Take the neighborhood drug store, for instance. Today the “drugstore” of my youth has been replaced by a 20,000-square-foot megastore where pharmaceuticals are but a small part of the overall operation. The Walgreens of this world sell everything from potato chips to popsicles. Oh yes, they still sell medicine too.
My first real job in the late '50s, between my sophomore and junior years of high school, was working in a drug store. Mr. Babcock and his son were the pharmacists. I was their only employee. Their store was on Elmwood Avenue in Kenmore. For lack of any “branding” know-how they just called it “Babcock Drugs.” Today selling drugs has a different connotation. Back then drugs meant medicine.
My job consisted of being the clerk, janitor, delivery person and inventory control specialist and all-around gopher. I was paid 75 cents per hour.
It was a simpler time.
The store had a distinctive essence about it. The smell of pipe tobacco burned almost constantly in the senior Babcock’s pipe as he filled prescriptions in the back room. That was coupled with the odor of “101” that was used to keep the wooden floors antiseptic and the unmistakable medicinal smell. That somewhat toxic combination of scents is still hard to explain to this day.

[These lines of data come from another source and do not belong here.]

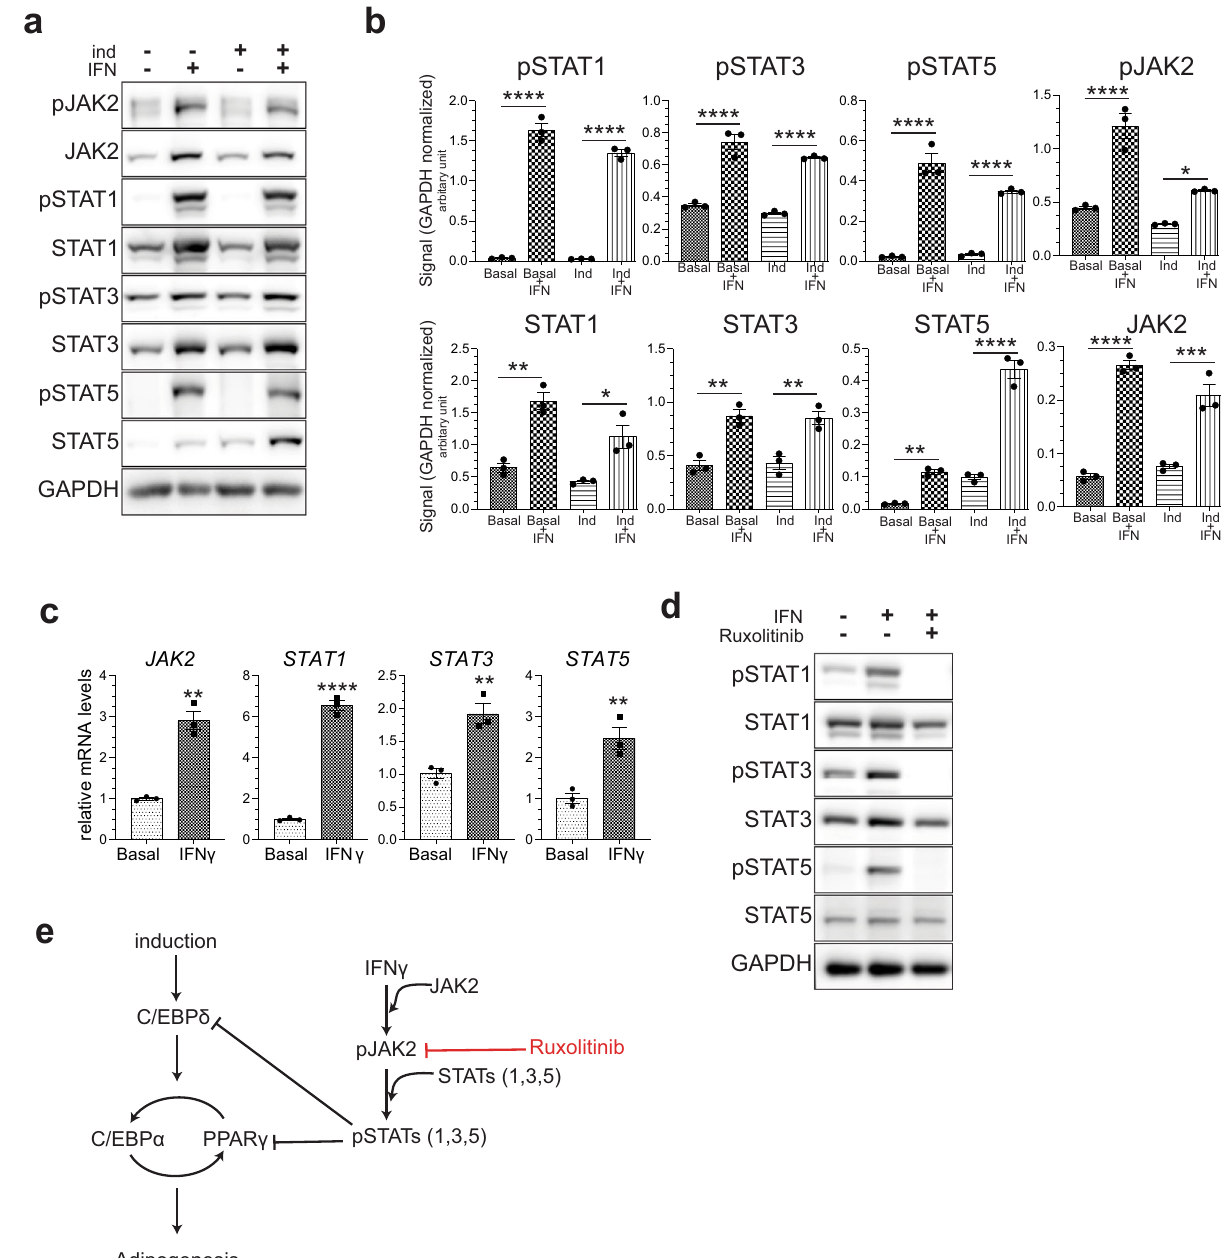
Fig. 2 Key adipogenic transcription factors are inhibited by chronic IFN γ -induced activation of selective JAK/STAT proteins. a , b Representative western blot ( a ) and blot quanti fi cation ( b , N = 3) of hVA-MSCs after 10 days of adipogenic stimulation with or without IFN γ (10 ng/ml). c qRT-PCR of cDNA prepared from hVA-MSCs cells after 10 days of treatment with/out IFN γ (10 ng/ml). Transcript levels were normalized to that of GAPDH ( N = 3). d Representative hVA-MSC western blot ( N = 2) after 12 h incubation with/out IFN γ (10 ng/ml) and/or JAK inhibitor Ruxolitinib (Ruxo) at 5 µM. e Schematic diagram representing the effects of IFN γ -activated JAK-STAT pathway on adipogenic commitment. Ind-adipogenic induction. Normal cell culture media (Ind − IFN − ) treated cells were used as the basal condition. Error bars represent mean ± SEM. * indicates statistical signi fi cance (* P < 0.05; ** P < 0.005, **** P < 0.00005) of Tukey ’ s test post one-way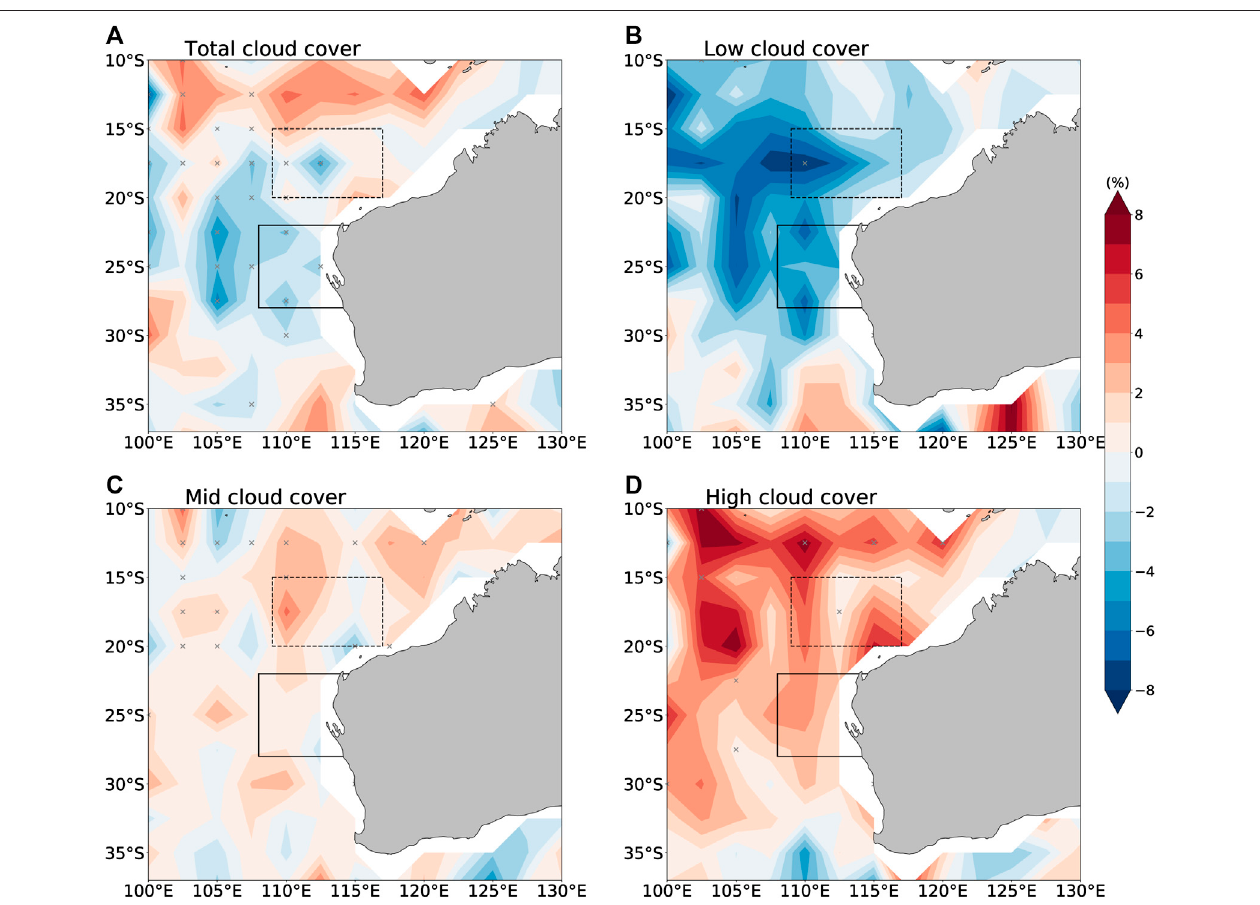
FIGURE 3 | Linear regressions of the austral summer (DJF) mean (A) total cloud cover (%), (B) low cloud cover (%), (C) middle cloud cover (%), and (D) high cloud cover (%) against PC1 during 2007 – 2017. The gray crosses indicate the variable anomalies above the 90% signi fi cance level by a Student t test. The solid and dashed boxes indicate the WA (108 ° E-coast, 28 – 22 ° S) and NWA (109 – 117 ° E, 20 – 15 ° S) coastal regions, respectively.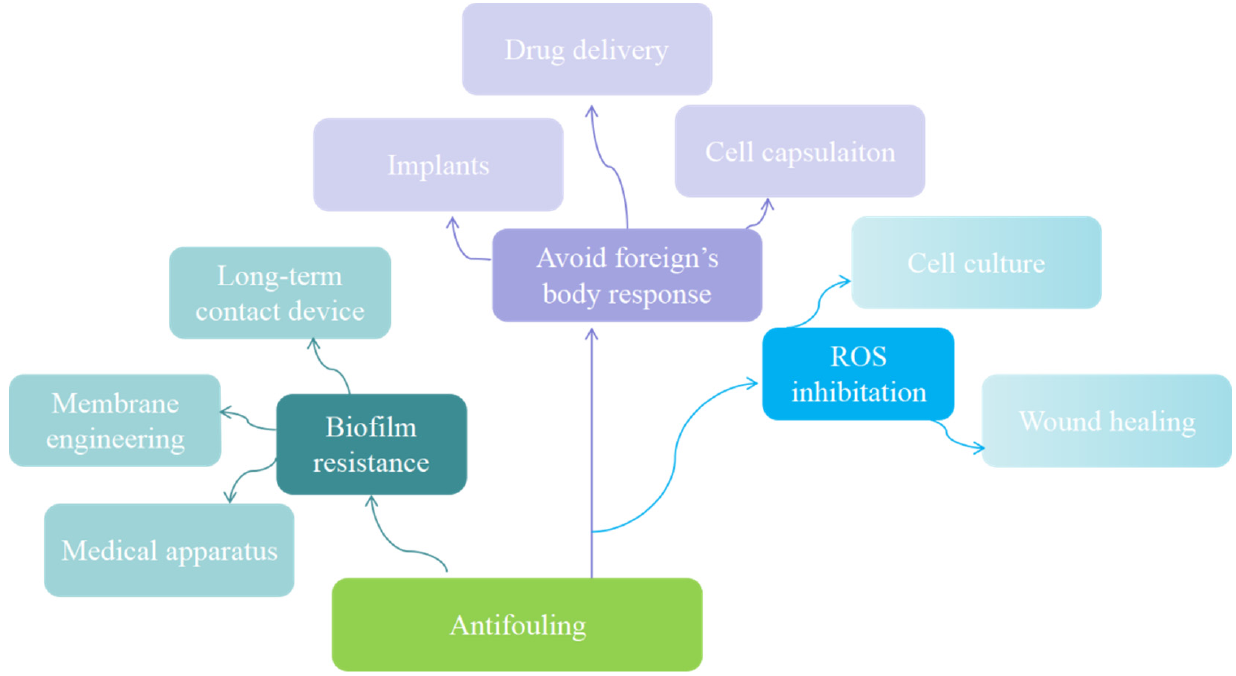
Figure 10. Application of antifouling zwitterionic hydrogel.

Our inventory consisted of the basic necessities of life. We offered two types of men's hair products, cream or oil. Old standards like Old Spice and Aqua Velva graced our shelves. If a gentleman had a big night in store, then he might go for the top shelf cologne ... English Leather.
For the ladies we had home permanent kits, combs and brushes, inexpensive perfume and cosmetics. You could buy a toothbrush and tooth powder or paste. We had comic books and postcards or you could buy film and have it developed. We didn't have a soda fountain and not much in the food aisle. Are candy bars and Sen-Sen considered food?
Did I mention it was a simpler time? But it was also a more genteel time, too.
For instance, feminine hygiene products were not displayed on the shelves. They were carefully wrapped in either blue or pink paper so as not to embarrass the women who purchased them. The contents of the blue and pink boxes were never mentioned.
Men would only speak to the pharmacist when requiring birth-control products, and then usually using a hand signal rather than speaking.
Service to the customer was always in the forefront. I would make deliveries to our customers in a gray 1954 Plymouth with “Babcock’s Drugs” emblazoned across the side. It didn’t matter the cost of the order – delivery was always free.
Standing around doing nothing was never possible under the stern eye of Mr. Babcock. I never had an idle moment – I was either sweeping, dusting or arranging shelves. To this day I tend to be a rather orderly person.
I knew many of the customers by name and had their pack of Chesterfield or Lucky Strike on the counter before they could even ask.
The pharmacies of today offer much more than that storefront operation of 60 years ago, and I can't help thinking that maybe we lost something along the way. That cordial, “Hello, how are ya?" – our customers knowing that they were special and weren't just another number.
I learned a lot that summer. I learned the importance of being on time. I learned to take responsibility and I even learned to make change in my head. Something of a lost art today, I think.
Looking back on those days brings a tear of nostalgia. I wonder if I can find a shoemaker's shop?
Jack Horohoe, from the Town of Tonawanda, learned early life lessons working at Babcock Drugs.